__Records provided__:
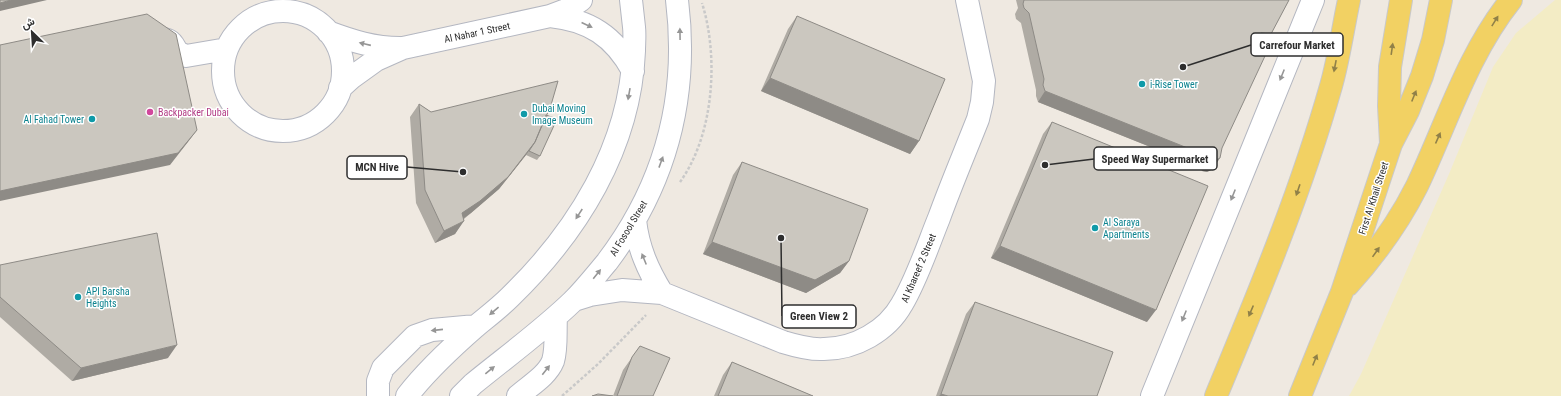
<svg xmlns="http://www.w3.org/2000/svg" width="1561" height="396" font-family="'Roboto Condensed',Vazirmatn,sans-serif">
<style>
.sand{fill:#f3ecc5}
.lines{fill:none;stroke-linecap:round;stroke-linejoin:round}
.minor-casing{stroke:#b4b7c1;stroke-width:24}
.major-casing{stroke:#c9c9c9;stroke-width:24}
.path{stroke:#c9c9c9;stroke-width:2.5;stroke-dasharray:3 2;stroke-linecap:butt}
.minor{stroke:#fff;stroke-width:22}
.major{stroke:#f2d163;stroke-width:22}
.wall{fill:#afaba4}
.shaded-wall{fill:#8e8b86}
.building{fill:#cbc7bf;stroke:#8e8b86}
.oneway{fill:#908048}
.oneway2{fill:#969696}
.culture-dot{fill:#0f9aa8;stroke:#fff;stroke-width:1.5}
.hotel-dot{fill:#d1479c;stroke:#fff;stroke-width:1.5}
.labels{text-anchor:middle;stroke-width:3;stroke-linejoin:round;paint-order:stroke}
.street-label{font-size:10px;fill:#2e2e2e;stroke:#fff}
.culture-label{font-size:10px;fill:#0d838f;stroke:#fff;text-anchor:start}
.hotel-label{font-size:10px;fill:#b23c85;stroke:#fff;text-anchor:start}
.leader{fill:none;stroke:#2e2e2e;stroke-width:1.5}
.callout-dot{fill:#2e2e2e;stroke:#fff;stroke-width:1.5}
.callout{fill:#fff;stroke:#2e2e2e;stroke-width:1.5}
.callout-label{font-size:11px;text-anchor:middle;font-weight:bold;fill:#2e2e2e}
</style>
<rect width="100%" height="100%" fill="#efe9e1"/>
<path class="sand" d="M 1555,0 L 1561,0 L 1561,396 L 1349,396 L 1361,374 L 1449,174 L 1493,67 L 1516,33 Z"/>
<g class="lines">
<g class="minor-casing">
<path id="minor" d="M223 71a60 60 0 1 1 120 0a60 60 0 1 1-120 0Z
M 550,16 C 589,20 614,36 633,71
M 328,32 C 352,41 374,48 400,48
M 158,40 C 169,37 173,43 177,52 L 186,56 L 227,49
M 340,88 L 351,78 L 376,60 L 403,48 L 550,16 L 566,10 L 581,0
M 635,220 C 638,248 648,270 662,293
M 574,300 L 590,295 L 622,290 L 662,293 L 783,342 C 796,346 810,350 824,349 C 855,349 887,331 902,304 C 917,279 928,245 939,218 C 951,185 965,152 978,119 L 982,102 L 984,81 L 967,0
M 378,396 L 378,381 L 383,368 L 415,336 L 432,330 L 476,326
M 407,396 C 427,370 451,348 475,327 C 487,317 499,308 510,297 C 577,232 630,148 634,51 C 634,43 635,35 634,27 C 633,18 632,9 631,0
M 461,396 L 473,384 C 506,357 542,331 573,301 C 585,289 596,275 607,262 C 666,184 689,97 677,0
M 518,396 C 529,386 547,376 553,361 C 557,348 555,331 556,317
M 1152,396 L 1313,0"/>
</g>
<g class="major-casing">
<path id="major" d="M 1391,143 L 1389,106 L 1390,67 L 1401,0
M 1348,285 C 1375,255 1399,222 1417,186 C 1447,123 1467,55 1511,0
M 1216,396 C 1258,295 1301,192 1331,86 C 1339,58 1343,28 1349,0
M 1300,396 L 1342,292 L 1391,144 L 1408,111 L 1422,76 L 1433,40 L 1441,0"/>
</g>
<path class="path" d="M 680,182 C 714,135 719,57 702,3
M 562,396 L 598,364 L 646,315"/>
<use href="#minor" class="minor"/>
<use href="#major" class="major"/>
</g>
<path class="wall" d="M 1016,0 L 1289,0 L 1271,34 L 1264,45 L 1213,169 L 1207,172 L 1202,171 L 1198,166 L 1038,102 L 1036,96 L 1036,90 L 1021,23 L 1016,19 L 1015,14 L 1018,8 Z
M 797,16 L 919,141 L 910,154 L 761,91 L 788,29 Z
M 419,104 L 431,112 L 546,115 L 540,156 L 537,160 L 526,155 L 499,189 L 464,219 L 455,234 L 435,243 L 416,203 L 410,117 Z
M 1052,122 L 1147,322 L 991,258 L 1043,134 Z
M 742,162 L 849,261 L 840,273 L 806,293 L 703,254 L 733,175 Z
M 0,265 L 168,358 L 72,381 L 0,317 Z
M 975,302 L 1097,396 L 936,396 L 966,314 Z
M 640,346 L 653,396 L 592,396 L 613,396 L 623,370 Z
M 732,362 L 813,396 L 714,396 L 723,375 Z"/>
<path class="shaded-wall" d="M 11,0 L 47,0 L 0,11 L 0,3 Z
M 1261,33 L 1271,34 L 1264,45 Z
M 770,78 L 919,141 L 910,154 L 761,91 Z
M 1045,91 L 1205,155 L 1198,166 L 1038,102 Z
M 197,130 L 188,142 L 170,165 L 0,201 L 0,191 Z
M 535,142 L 526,155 L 499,189 L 471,213 L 453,226 L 462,213 Z
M 1220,158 L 1213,169 L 1207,172 L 1202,171 L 1209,160 Z
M 464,221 L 455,234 L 435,243 L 444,231 Z
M 712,242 L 849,261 L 840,273 L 806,293 L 703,254 Z
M 1000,246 L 1156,310 L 1147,322 L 991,258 Z
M 177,345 L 168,358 L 72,381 L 81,368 Z
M 941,394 L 948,396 L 939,396 Z"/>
<path class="building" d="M 0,0 L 11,0 L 0,3 Z
M 1024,0 L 1289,0 L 1271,34 L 1261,33 L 1265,50 L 1265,56 L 1222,148 L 1220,158 L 1214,161 L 1209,160 L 1205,155 L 1045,91 L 1043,85 L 1044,79 L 1029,13 L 1024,8 L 1023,4 Z
M 147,14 L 176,34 L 197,130 L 178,153 L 0,191 L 0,45 Z
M 797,16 L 945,79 L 919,141 L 770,78 Z
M 558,81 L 551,105 L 535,142 L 508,177 L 480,201 L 462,213 L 464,221 L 444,231 L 425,190 L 419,104 L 431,112 Z
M 546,115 L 557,119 L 540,156 L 529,151 L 535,142 Z
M 1052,122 L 1208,186 L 1156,310 L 1000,246 Z
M 742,162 L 868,209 L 849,261 L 815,280 L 712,242 Z
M 157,233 L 177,345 L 81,368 L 0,297 L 0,265 Z
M 975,302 L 1113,352 L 1097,396 L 948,396 L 941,394 Z
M 640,346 L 670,358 L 653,396 L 617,396 L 632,357 Z
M 732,362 L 813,396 L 718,396 Z
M 598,394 L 613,396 L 592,396 Z"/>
<defs><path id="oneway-solid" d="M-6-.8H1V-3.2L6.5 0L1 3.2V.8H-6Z"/></defs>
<g class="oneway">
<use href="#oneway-solid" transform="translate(1495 21) rotate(-58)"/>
<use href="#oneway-solid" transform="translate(1392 49) rotate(-82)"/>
<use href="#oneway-solid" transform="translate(1335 66) rotate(101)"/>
<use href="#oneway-solid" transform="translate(1414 96) rotate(-68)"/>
<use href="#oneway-solid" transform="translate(1438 138) rotate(-66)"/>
<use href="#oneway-solid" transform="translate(1298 190) rotate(109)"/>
<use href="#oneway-solid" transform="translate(1376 252) rotate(-55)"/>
<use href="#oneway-solid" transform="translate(1251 311) rotate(113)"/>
<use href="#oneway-solid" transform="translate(1315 360) rotate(-68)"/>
</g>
<g class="oneway2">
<use href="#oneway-solid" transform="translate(587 25) rotate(25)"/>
<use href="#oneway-solid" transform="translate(680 34) rotate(-91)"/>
<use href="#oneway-solid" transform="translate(365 44) rotate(-167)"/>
<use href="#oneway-solid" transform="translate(1282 75) rotate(112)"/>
<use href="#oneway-solid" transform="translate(629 94) rotate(100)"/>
<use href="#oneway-solid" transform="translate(661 162) rotate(-70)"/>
<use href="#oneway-solid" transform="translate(1233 195) rotate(112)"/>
<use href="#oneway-solid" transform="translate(579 214) rotate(123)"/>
<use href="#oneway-solid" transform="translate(644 259) rotate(-112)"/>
<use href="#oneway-solid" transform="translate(597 274) rotate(-51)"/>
<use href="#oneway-solid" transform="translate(494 311) rotate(140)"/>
<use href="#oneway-solid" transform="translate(1184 316) rotate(112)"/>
<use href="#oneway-solid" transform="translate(437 330) rotate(174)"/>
<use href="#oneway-solid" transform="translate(490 370) rotate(-39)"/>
<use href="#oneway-solid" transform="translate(546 370) rotate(-52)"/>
</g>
<g class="culture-dot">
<circle cx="1142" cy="84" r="4"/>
<circle cx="524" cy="114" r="4"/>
<circle cx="92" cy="119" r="4"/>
<circle cx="1095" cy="228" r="4"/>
<circle cx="78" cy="297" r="4"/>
</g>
<circle class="hotel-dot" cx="150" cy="112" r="4"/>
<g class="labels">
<g class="street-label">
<text transform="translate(477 32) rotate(-12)" y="4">Al Nahar 1 Street</text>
<text transform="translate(1373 198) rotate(-72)" y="4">First Al Khail Street</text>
<text transform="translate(628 228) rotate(-59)" y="4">Al Fosool Street</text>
<text transform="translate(918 268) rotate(-67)" y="4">Al Khareef 2 Street</text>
</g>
<g class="culture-label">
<text x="1150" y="88">i-Rise Tower</text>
<text x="532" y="112">Dubai Moving<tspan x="532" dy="12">Image Museum</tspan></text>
<text x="84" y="123" text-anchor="end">Al Fahad Tower</text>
<text x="1103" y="226">Al Saraya<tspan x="1103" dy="12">Apartments</tspan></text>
<text x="86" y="295">API Barsha<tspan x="86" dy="12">Heights</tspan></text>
</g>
<g class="hotel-label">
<text x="158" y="116">Backpacker Dubai</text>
</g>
</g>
<path class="leader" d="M1183 67L1251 45M1045 165L1094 159M463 172L407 167M781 238L782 316"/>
<g class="callout-dot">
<circle cx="1183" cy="67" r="4"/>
<circle cx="1045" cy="165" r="4"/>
<circle cx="463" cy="172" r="4"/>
<circle cx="781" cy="238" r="4"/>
</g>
<g class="callout">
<rect x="1251" y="33" width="92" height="23" rx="4"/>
<rect x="1094" y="147" width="123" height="23" rx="4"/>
<rect x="347" y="156" width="60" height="23" rx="4"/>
<rect x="782" y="305" width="74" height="23" rx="4"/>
</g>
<g class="callout-label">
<text x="1297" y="49">Carrefour Market</text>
<text x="1155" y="163">Speed Way Supermarket</text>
<text x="377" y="171">MCN Hive</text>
<text x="819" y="320">Green View 2</text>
</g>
<g transform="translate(32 32) rotate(335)" stroke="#ffffff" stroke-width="3" paint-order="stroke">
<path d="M0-3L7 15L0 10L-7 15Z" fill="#2e2e2e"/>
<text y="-6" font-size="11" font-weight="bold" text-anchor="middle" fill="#2e2e2e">ش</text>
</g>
</svg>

__To do__:
"lines" is the word to look for; copy every line of the data that has it.

__Solution to the problem__:
.lines{fill:none;stroke-linecap:round;stroke-linejoin:round}
<g class="lines">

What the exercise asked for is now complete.